## [WORK TASK]
Search the data for "Monday". Return each matching line.

Data items:
┌──
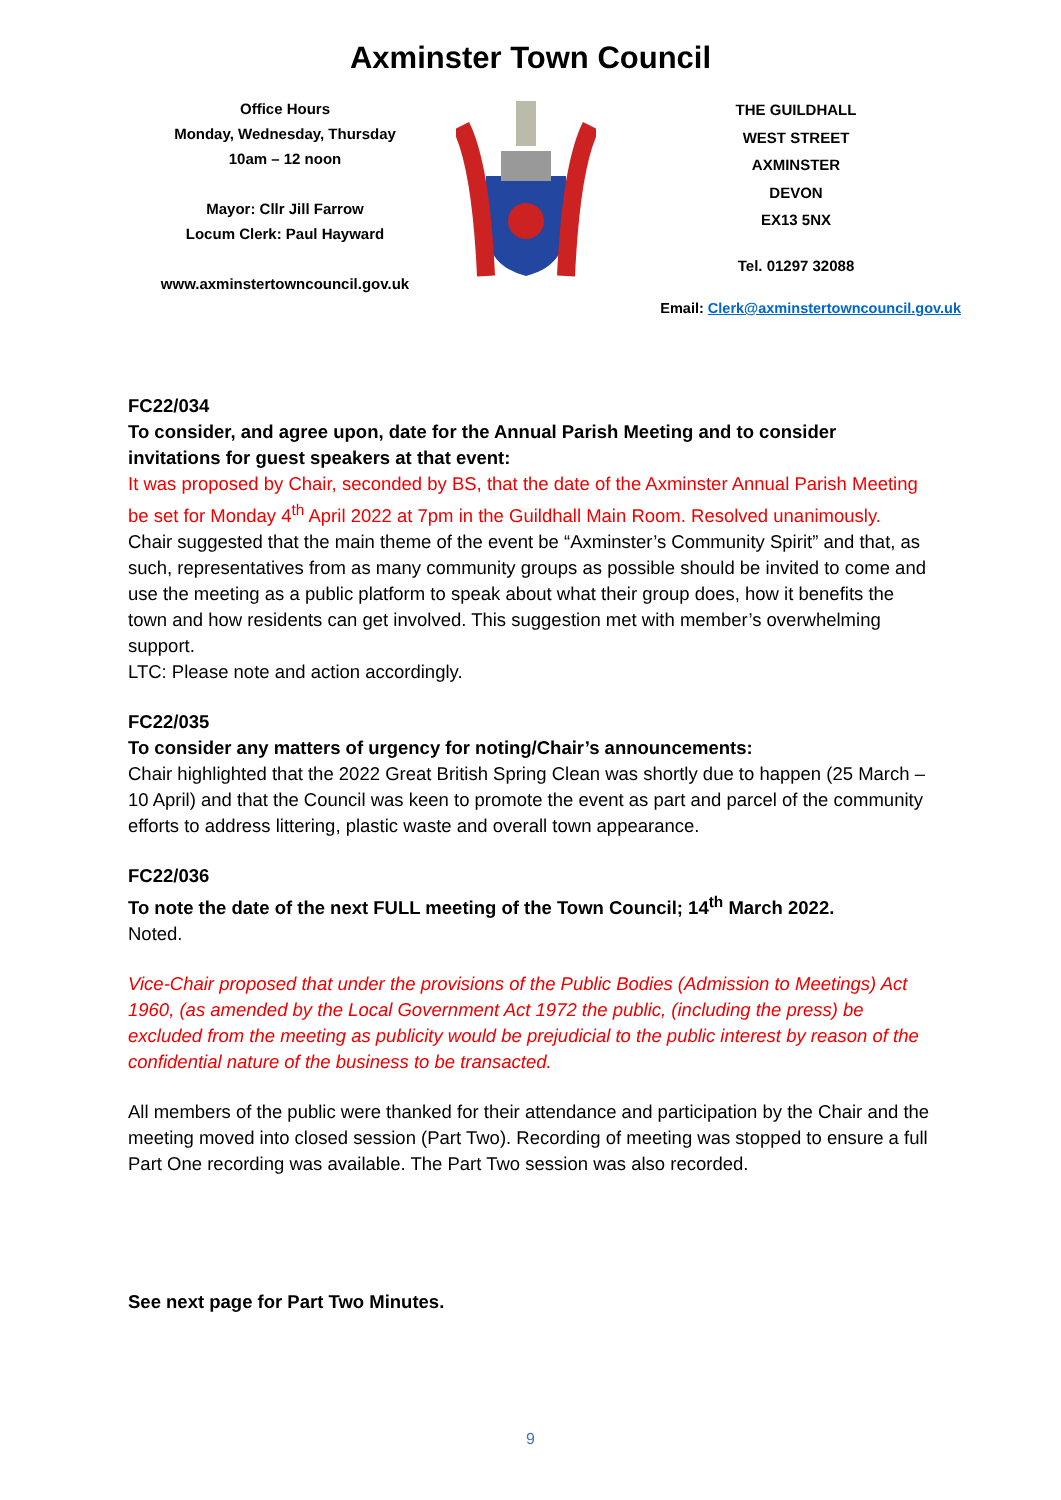Axminster Town Council
Office Hours
Monday, Wednesday, Thursday
10am – 12 noon
Mayor: Cllr Jill Farrow
Locum Clerk: Paul Hayward
www.axminstertowncouncil.gov.uk
THE GUILDHALL
WEST STREET
AXMINSTER
DEVON
EX13 5NX
Tel. 01297 32088
Email: Clerk@axminstertowncouncil.gov.uk
FC22/034
To consider, and agree upon, date for the Annual Parish Meeting and to consider invitations for guest speakers at that event:
It was proposed by Chair, seconded by BS, that the date of the Axminster Annual Parish Meeting be set for Monday 4<sup>th</sup> April 2022 at 7pm in the Guildhall Main Room. Resolved unanimously.
Chair suggested that the main theme of the event be “Axminster’s Community Spirit” and that, as such, representatives from as many community groups as possible should be invited to come and use the meeting as a public platform to speak about what their group does, how it benefits the town and how residents can get involved. This suggestion met with member’s overwhelming support.
LTC: Please note and action accordingly.
FC22/035
To consider any matters of urgency for noting/Chair’s announcements:
Chair highlighted that the 2022 Great British Spring Clean was shortly due to happen (25 March – 10 April) and that the Council was keen to promote the event as part and parcel of the community efforts to address littering, plastic waste and overall town appearance.
FC22/036
To note the date of the next FULL meeting of the Town Council; 14<sup>th</sup> March 2022.
Noted.
Vice-Chair proposed that under the provisions of the Public Bodies (Admission to Meetings) Act 1960, (as amended by the Local Government Act 1972 the public, (including the press) be excluded from the meeting as publicity would be prejudicial to the public interest by reason of the confidential nature of the business to be transacted.
All members of the public were thanked for their attendance and participation by the Chair and the meeting moved into closed session (Part Two). Recording of meeting was stopped to ensure a full Part One recording was available. The Part Two session was also recorded.
See next page for Part Two Minutes.
9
└──
## [TASK OUTPUT]
Monday, Wednesday, Thursday
It was proposed by Chair, seconded by BS, that the date of the Axminster Annual Parish Meeting be set for Monday 4<sup>th</sup> April 2022 at 7pm in the Guildhall Main Room. Resolved unanimously.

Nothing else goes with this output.